Mamãe e o filme da Severa

 

Tendo lido e resenhado a famosa peça teatral "A Severa", de Julio Dantas (saiu ontem a resenha) lembrei de uma história que minha mãe contou de seu tempo num colégio de freiras em São Cristóvão.

Foi quando da exibição, num cinema do bairro, do filme português "A Severa", que contava a história da lendária fadista, que viveu seus últimos anos no bairro lisboeta da Mouraria (nome que significa bairro de mouros, referência à influência histórica dos muçulmanos na região), na primeira metade do século 19. A Severa faz parte do imaginário do povo luso, mas viveu antes da invenção do fonógrafo. Sabe-se que tinha voz de soprano, mas não existem registros.

A história da Severa é triste e agitada, ela morreu cedo, segundo a Wikipédia de tuberculose e apoplexia, naquele tempo era comum artistas e poetas viverem pouco por causa da vida boêmia e pouco regrada.

No colégio interno, as meninas só podiam ir ao cinema acompanhadas pela inspetora.

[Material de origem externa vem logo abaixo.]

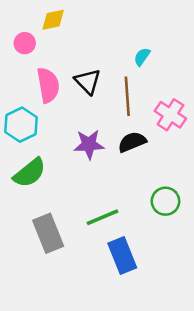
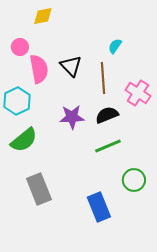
pink circle: (25, 43) -> (20, 47), moved
green circle: (165, 201) -> (134, 180), moved
green line: (102, 217) -> (108, 146), moved

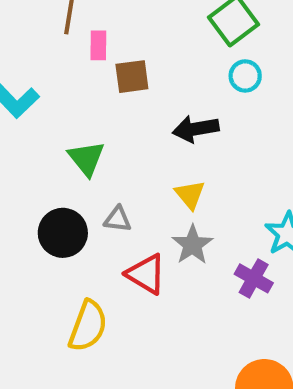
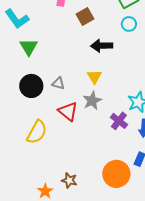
brown square: (132, 77) -> (85, 17), moved, turned -30
green triangle: (86, 158) -> (29, 47), moved

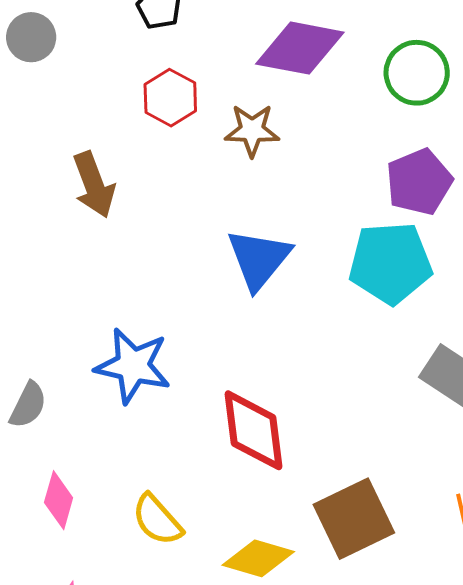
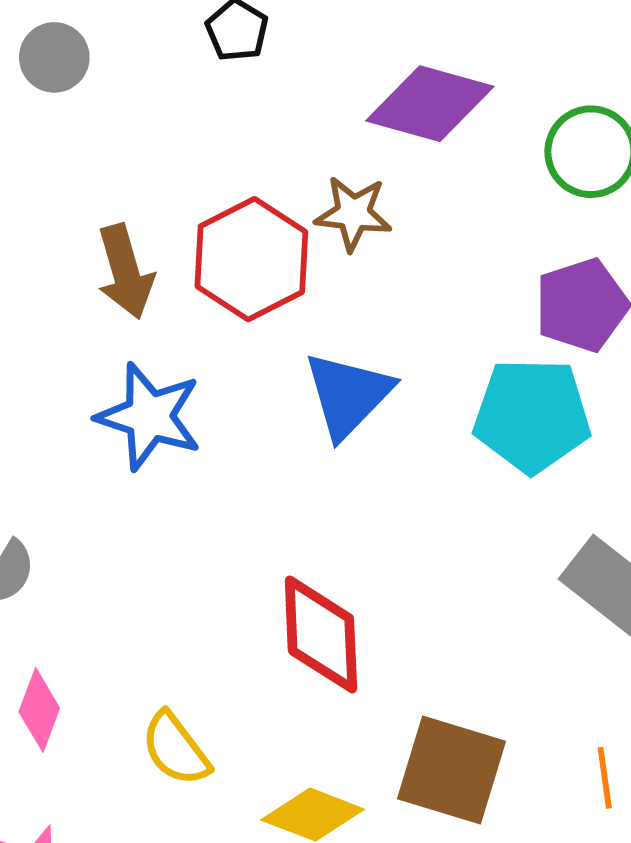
red hexagon: (170, 98) -> (251, 259), moved, size x1.5
blue star: (133, 366) -> (149, 416), moved
brown square: (354, 519) -> (451, 770), turned 38

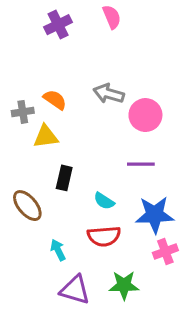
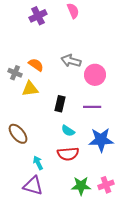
gray cross: (23, 112) -> (15, 73), turned 32
black rectangle: (64, 178) -> (60, 104), moved
pink cross: (165, 252) -> (106, 185), moved
purple triangle: (75, 290) -> (33, 186), moved

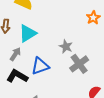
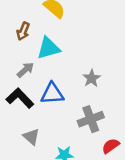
gray cross: (79, 64) -> (91, 119), moved

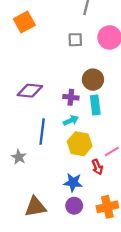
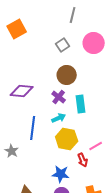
gray square: (75, 40) -> (63, 45), turned -32
brown circle: (93, 80) -> (67, 75), moved
purple cross: (71, 97) -> (59, 97), turned 32

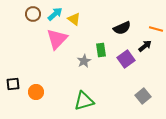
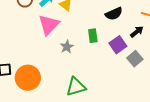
gray star: (84, 61) -> (67, 47), moved
orange circle: (36, 92) -> (28, 78), size x1.6
gray square: (143, 96) -> (135, 59), moved

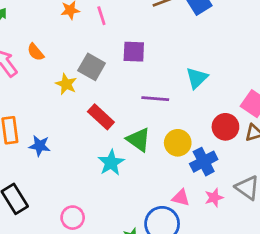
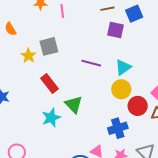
purple square: (134, 52) -> (116, 30), moved
gray square: (92, 67) -> (49, 46), turned 36
purple line: (155, 99) -> (91, 63), moved
yellow circle: (178, 143) -> (121, 89), moved

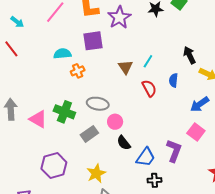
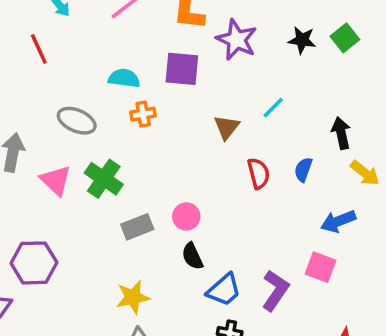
purple star: (119, 17) -> (237, 40), turned -30
cyan line: (148, 61) -> (273, 108), moved
gray ellipse: (98, 104) -> (77, 121), moved
pink square: (196, 132) -> (320, 267), turned -30
purple hexagon: (54, 165) -> (34, 263), moved

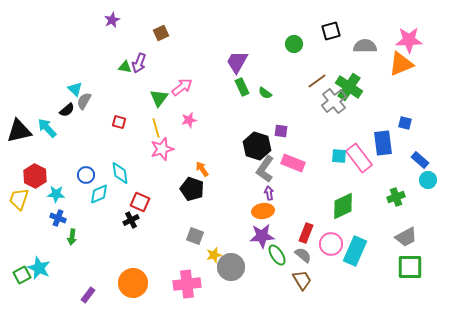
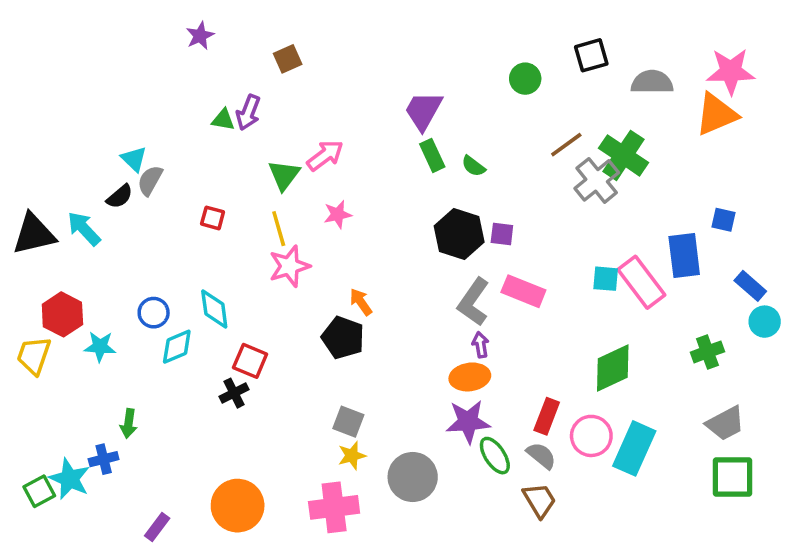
black hexagon: (257, 146) -> (459, 234), moved
blue cross: (58, 218) -> (104, 459), moved, turned -35
yellow star: (214, 255) -> (352, 456), moved

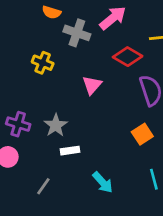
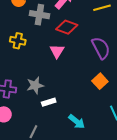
red diamond: (128, 57) -> (67, 27), moved
gray star: (56, 125) -> (35, 85), turned 30

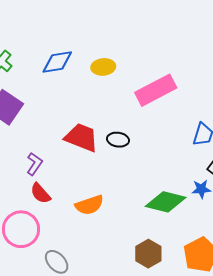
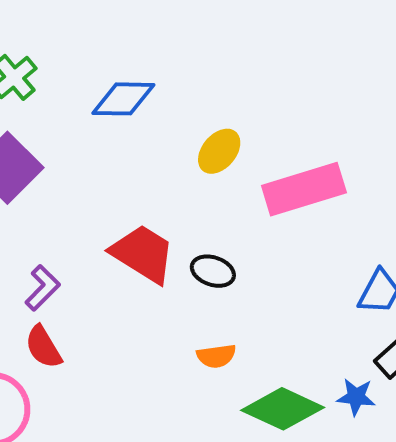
yellow ellipse: (103, 67) -> (219, 151), moved, turned -55
orange semicircle: (89, 205) -> (216, 356), moved, size x0.7

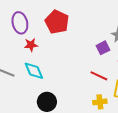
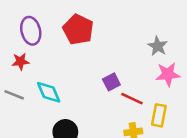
red star: (31, 45) -> (20, 61), moved
purple square: (103, 48) -> (111, 82), moved

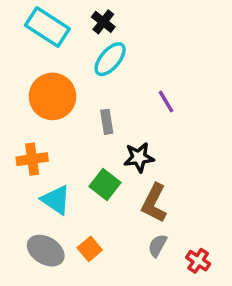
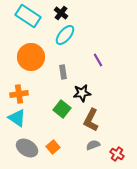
cyan triangle: (56, 200) -> (17, 118), moved
gray semicircle: (158, 245) -> (93, 145), turned 40

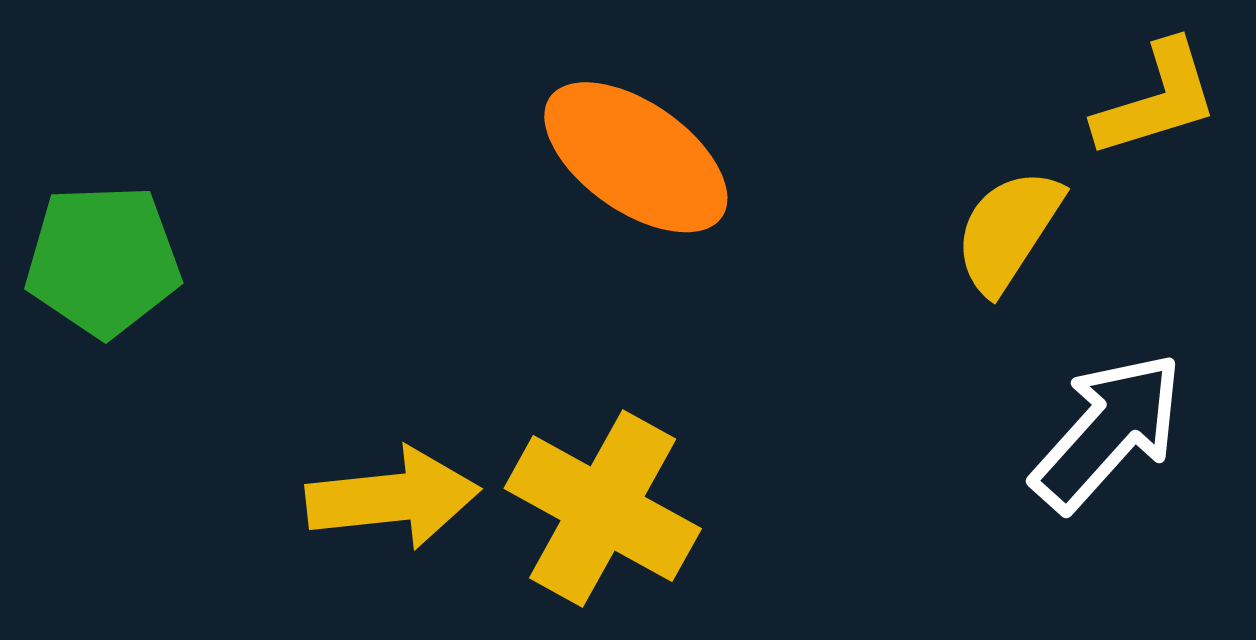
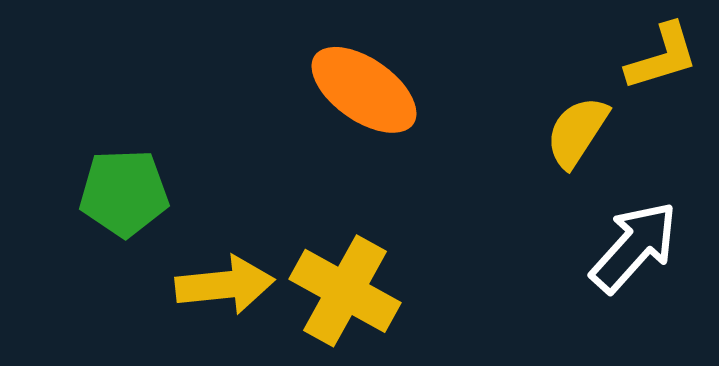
green pentagon: (103, 260) -> (124, 193), moved

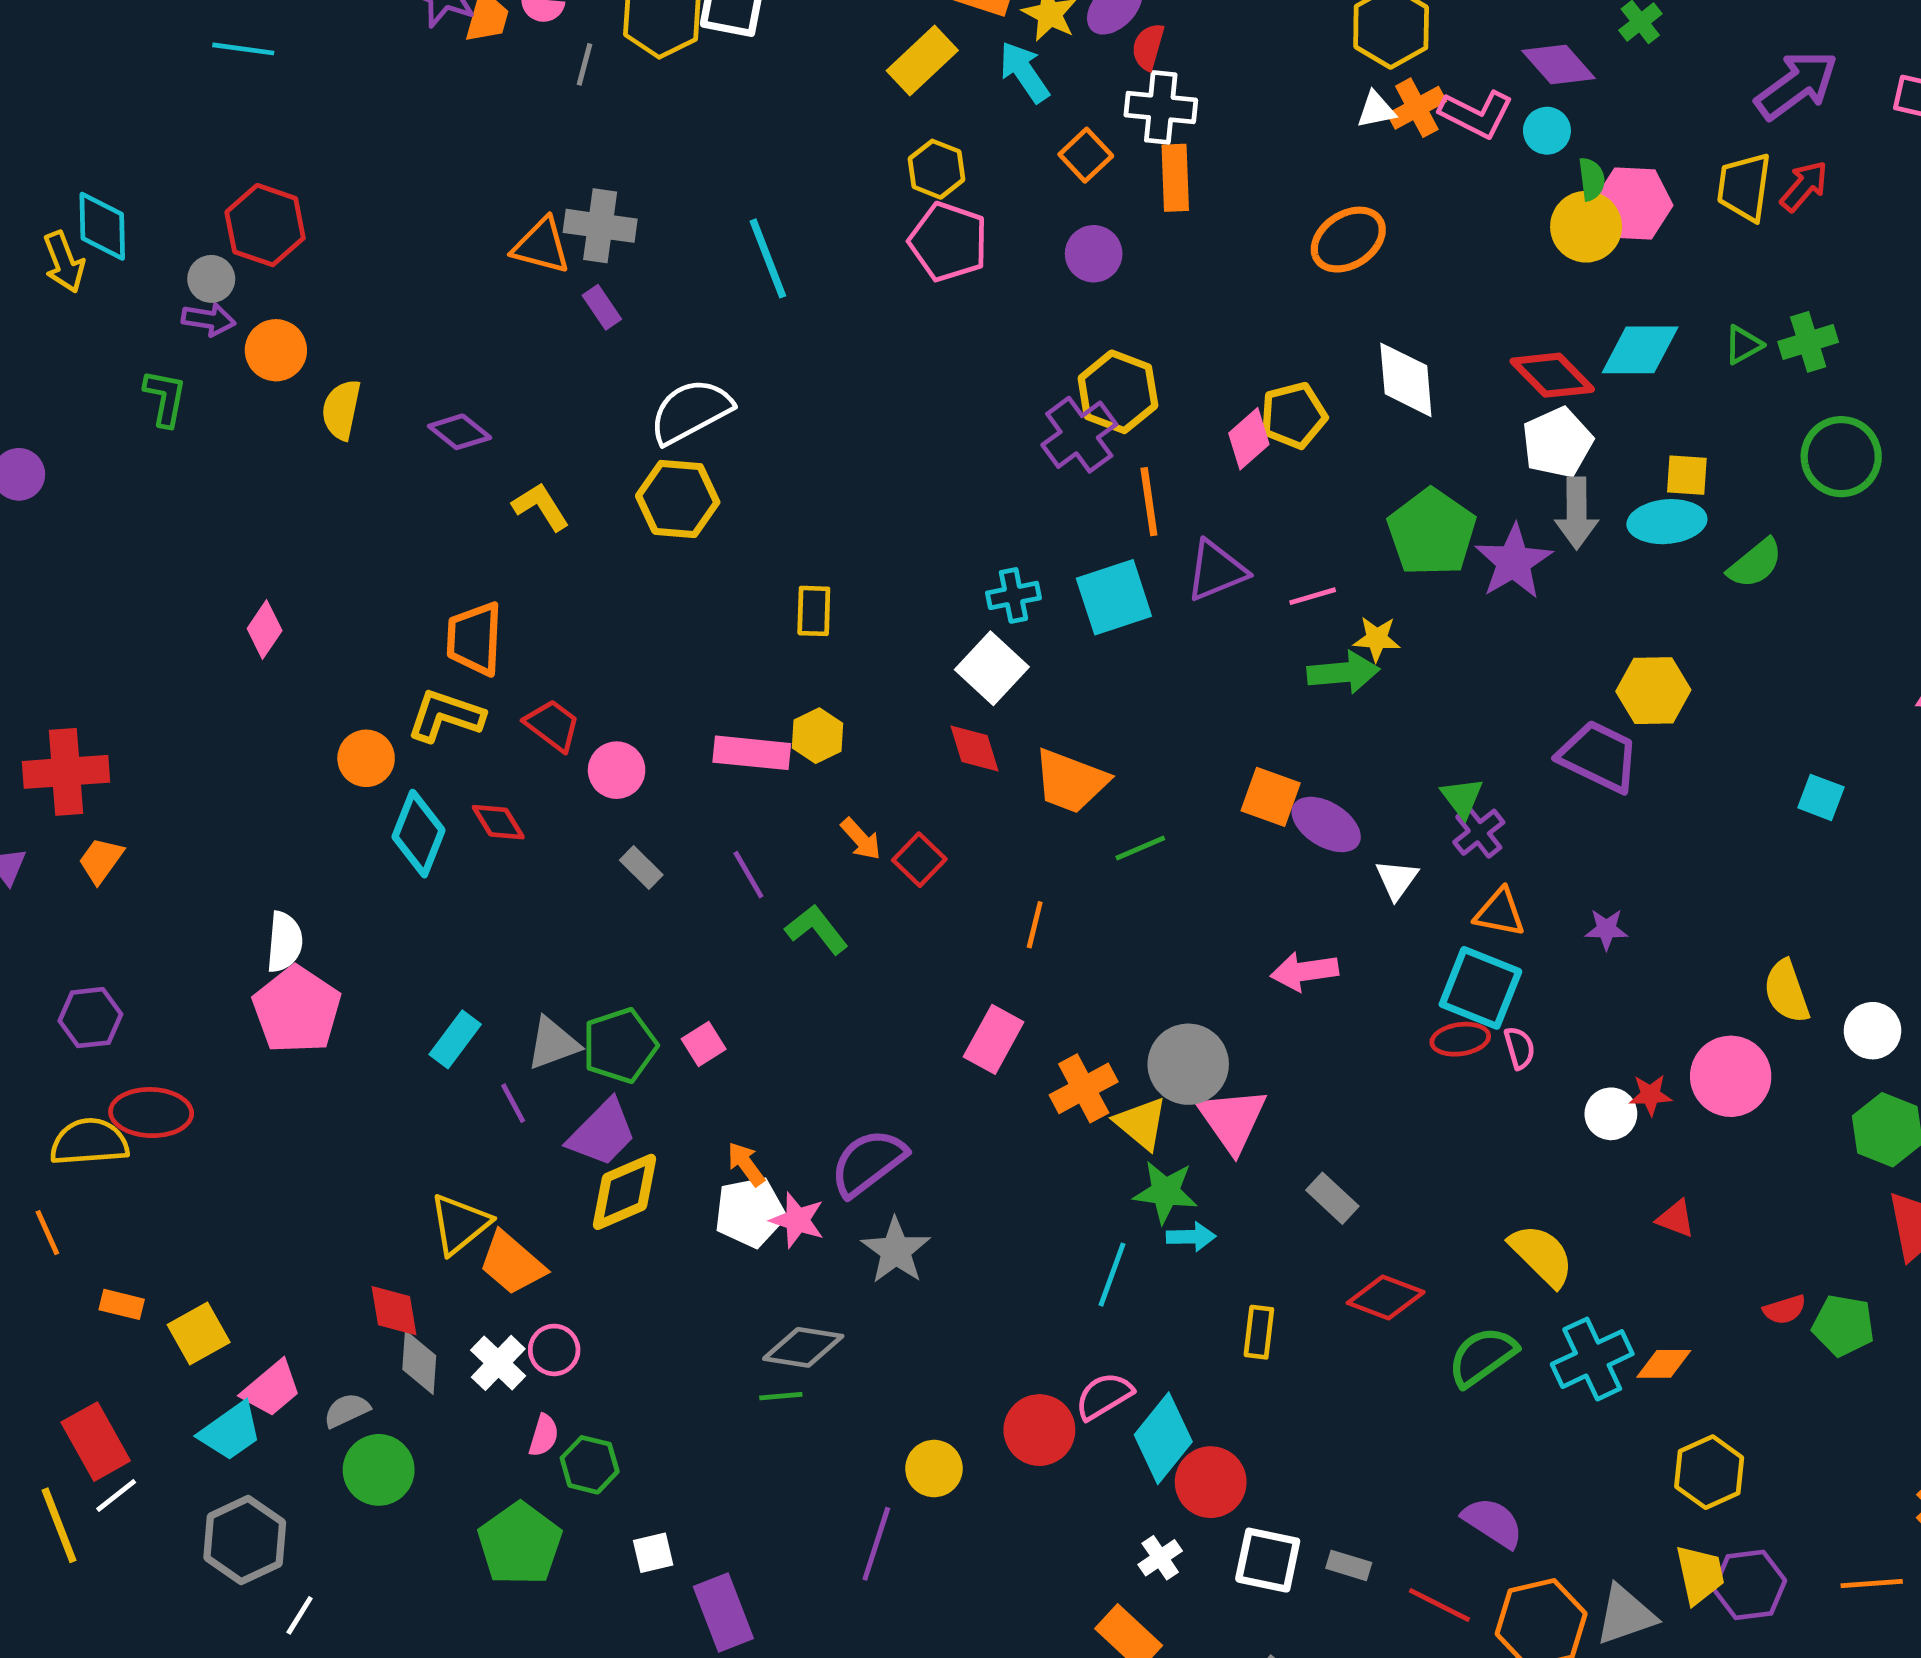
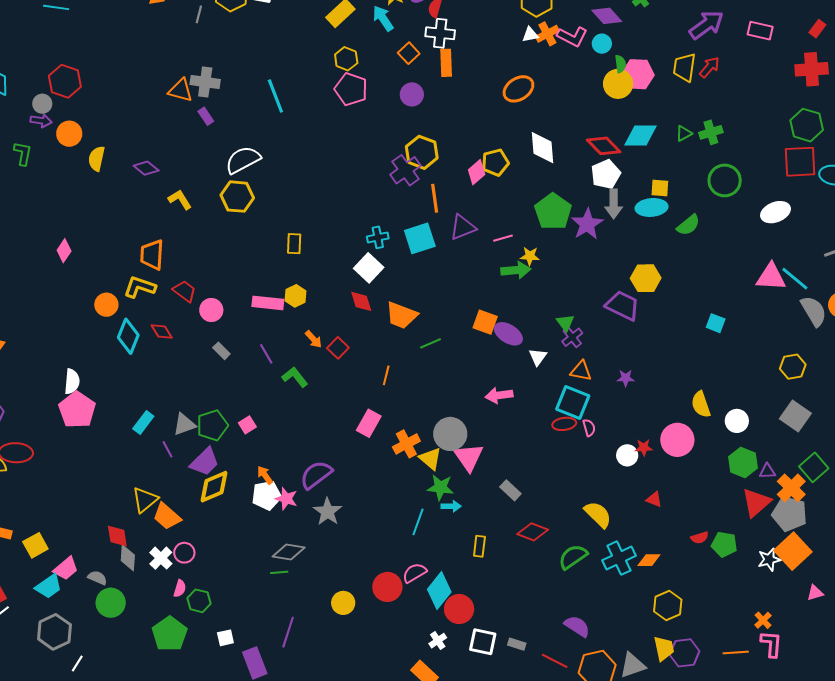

E um belo dia foram assistir "A Severa", que estava passando num cinema do bairro.

Ora bem, a certa altura da projeção a inspetora começou a falar em voz alta, indignada, coisas mais ou menos assim:

- Quanta imoralidade! Isso é filme de português mesmo!

Detalhe: o cinema estava repleto de lusitanos que tinham comparecido para ver o filme da sua musa lendária.

Então a inspetora se retirou do local levando as meninas.

Quando eu perguntei a mamãe qual era a imoralidade da película, ela respondeu algo assim:

- Eu não sei, eu não estava entendendo nada!

Mamãe era, com certeza, naquela época, uma adolescente ingênua.

Ela ficou, portanto, sem ver o filme da Severa até o fim. E nunca mais teve outra oportunidade.